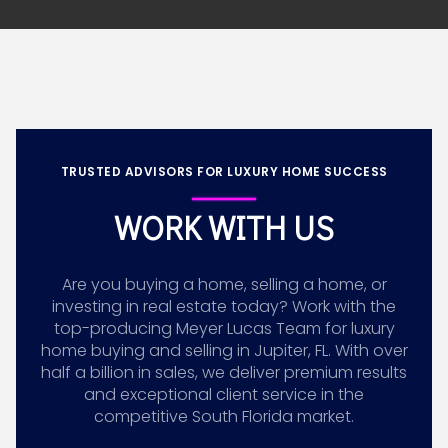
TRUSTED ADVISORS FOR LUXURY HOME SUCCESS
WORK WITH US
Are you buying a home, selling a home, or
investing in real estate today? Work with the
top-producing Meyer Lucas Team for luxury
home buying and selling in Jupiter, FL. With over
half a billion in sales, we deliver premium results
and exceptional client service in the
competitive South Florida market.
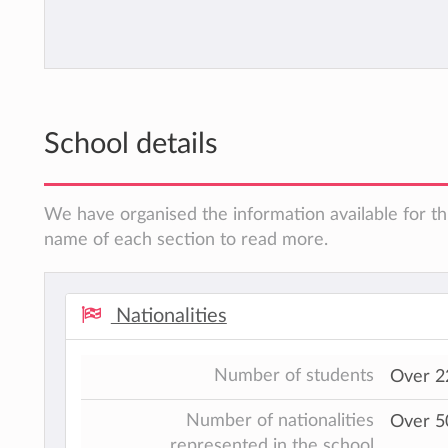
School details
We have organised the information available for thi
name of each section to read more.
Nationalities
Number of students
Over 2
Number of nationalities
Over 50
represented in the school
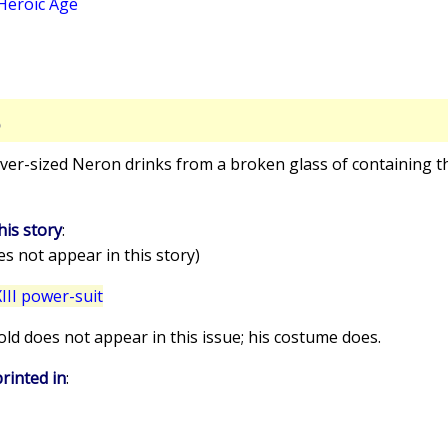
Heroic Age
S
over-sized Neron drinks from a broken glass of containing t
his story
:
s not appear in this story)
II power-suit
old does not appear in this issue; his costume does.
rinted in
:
----
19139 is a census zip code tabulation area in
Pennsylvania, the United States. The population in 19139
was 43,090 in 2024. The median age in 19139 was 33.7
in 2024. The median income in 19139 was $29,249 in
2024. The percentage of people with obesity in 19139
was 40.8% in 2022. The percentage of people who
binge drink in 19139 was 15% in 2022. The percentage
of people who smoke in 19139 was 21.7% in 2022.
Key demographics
----
## Exercise goal:
Write out, unchanged, the lines from the one containing "19139 is a census zip code tabulation area in" through the one containing "Key demographics".

## Solution:
19139 is a census zip code tabulation area in
Pennsylvania, the United States. The population in 19139
was 43,090 in 2024. The median age in 19139 was 33.7
in 2024. The median income in 19139 was $29,249 in
2024. The percentage of people with obesity in 19139
was 40.8% in 2022. The percentage of people who
binge drink in 19139 was 15% in 2022. The percentage
of people who smoke in 19139 was 21.7% in 2022.
Key demographics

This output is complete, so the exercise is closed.